Psychological Orientation Hide
Informing Gwin’s view of therapy is the psychological orientation Psycho-synthesis. Developed by Roberto Assagioli in the early 1900’s, he conceived psycho-synthesis as a model for understanding how the human being integrates the many aspects of personality into increasing wholeness. As an existential psychology, psycho-synthesis allows opportunity for people to question and understand the nature of the healthy personality and to work toward one’s own highest good.
Some tools commonly used in psychosynthesis psychotherapy include:
“Subpersonalities” those patterns of experience, feelings, and behavior that have developed over time that we no longer even question or about which we no longer make conscious choices. Although we all have our own subpersonalities, we also generally don’t know much about them. The exploration of these often reduces internal conflict.
“Higher unconscious” described as our “higher potentials which seek to express themselves, but which we often repel and repress” (Assagioli, 1965, p.22). Work done with the higher unconscious is often hard to communicate. These are times when we sense deeper meaning in life, serenity, peace, even a connection with ourselves and others or the cosmos. A strong repression of our higher unconscious leads toward an uninspired life; conversely, an unrepressed higher unconscious can bring back natural joy and luminosity to your life.

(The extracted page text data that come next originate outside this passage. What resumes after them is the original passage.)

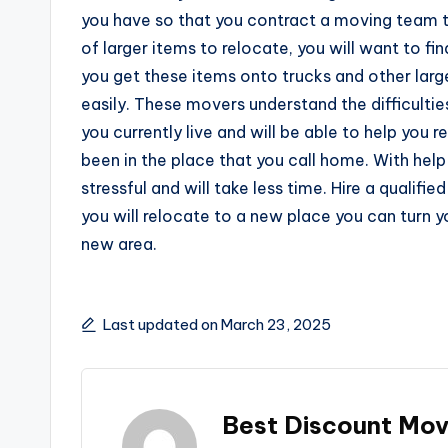
you have so that you contract a moving team th
of larger items to relocate, you will want to f
you get these items onto trucks and other lar
easily. These movers understand the difficult
you currently live and will be able to help you
been in the place that you call home. With hel
stressful and will take less time. Hire a quali
you will relocate to a new place you can turn yo
new area.
Last updated on March 23, 2025
Best Discount Mov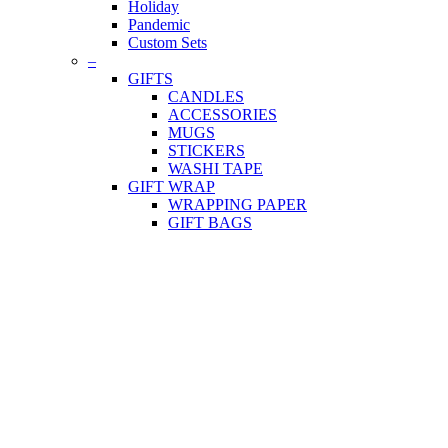
Holiday
Pandemic
Custom Sets
–
GIFTS
CANDLES
ACCESSORIES
MUGS
STICKERS
WASHI TAPE
GIFT WRAP
WRAPPING PAPER
GIFT BAGS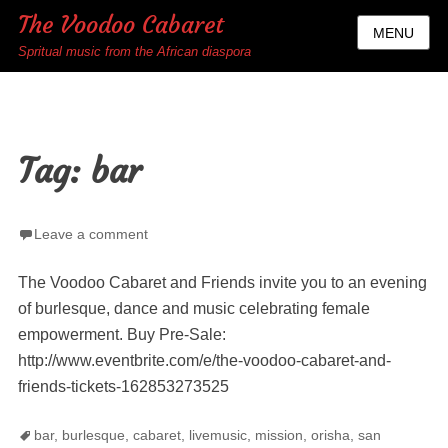
The Voodoo Cabaret
MENU
Spritual music from the African diaspora
Tag:
bar
Leave a comment
The Voodoo Cabaret and Friends invite you to an evening
of burlesque, dance and music celebrating female
empowerment. Buy Pre-Sale:
http://www.eventbrite.com/e/the-voodoo-cabaret-and-
friends-tickets-162853273525
Tags
bar
,
burlesque
,
cabaret
,
livemusic
,
mission
,
orisha
,
san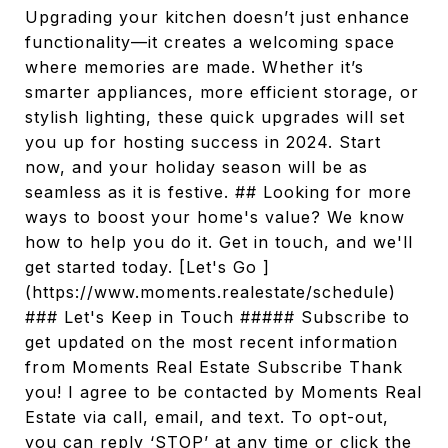
Upgrading your kitchen doesn’t just enhance
functionality—it creates a welcoming space
where memories are made. Whether it’s
smarter appliances, more efficient storage, or
stylish lighting, these quick upgrades will set
you up for hosting success in 2024. Start
now, and your holiday season will be as
seamless as it is festive. ## Looking for more
ways to boost your home's value? We know
how to help you do it. Get in touch, and we'll
get started today. [Let's Go ]
(https://www.moments.realestate/schedule)
### Let's Keep in Touch ##### Subscribe to
get updated on the most recent information
from Moments Real Estate Subscribe Thank
you! I agree to be contacted by Moments Real
Estate via call, email, and text. To opt-out,
you can reply ‘STOP’ at any time or click the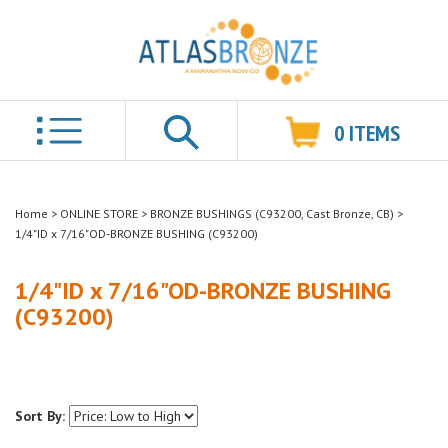
0
ITEMS
Search
Home
>
ONLINE STORE
>
BRONZE BUSHINGS (C93200, Cast Bronze, CB)
>
1/4"ID x 7/16"OD-BRONZE BUSHING (C93200)
1/4"ID x 7/16"OD-BRONZE BUSHING
(C93200)
Sort By: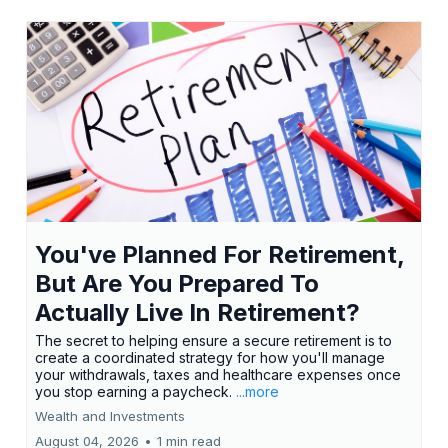
You've Planned For Retirement,
But Are You Prepared To
Actually Live In Retirement?
The secret to helping ensure a secure retirement is to
create a coordinated strategy for how you'll manage
your withdrawals, taxes and healthcare expenses once
you stop earning a paycheck.
...more
Wealth and Investments
August 04, 2026
•
1 min read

“Self identification”a wonderful quote by Assagioli describes it best, “we are dominated by everything with which our self becomes identified. We can dominate and control everything from which we dis-identify ourselves.” In order to develop our personalities most effectively, we need a solid understanding and connection with our minds, feelings, and bodies. It is in this discovery that we develop a self identification so we can then also dis-identify and be freed of our trappings and obsessions.
“Will” in psychosynthesis we consider every choice or decision we make to be an act of will. Even when we don’t realize we made the choice, we have. It is this dynamic energy that we call will power – if we consciously connect with it, we have the ability to be and do whatever we wish. We talk about and teach six clear stages to engaging in an act of will.
Psycho-synthesis is more of an attitude than a particular set of tools. As such, people are free to incorporate other psychological orientations into the therapy process. Gwin also uses cognitive-behavioral, body movement, dynamic, object relations, and mindfulness techniques in therapy alongside psycho-synthesis.
Dr. Stewart does not accept patients unless referred to her by another counselor.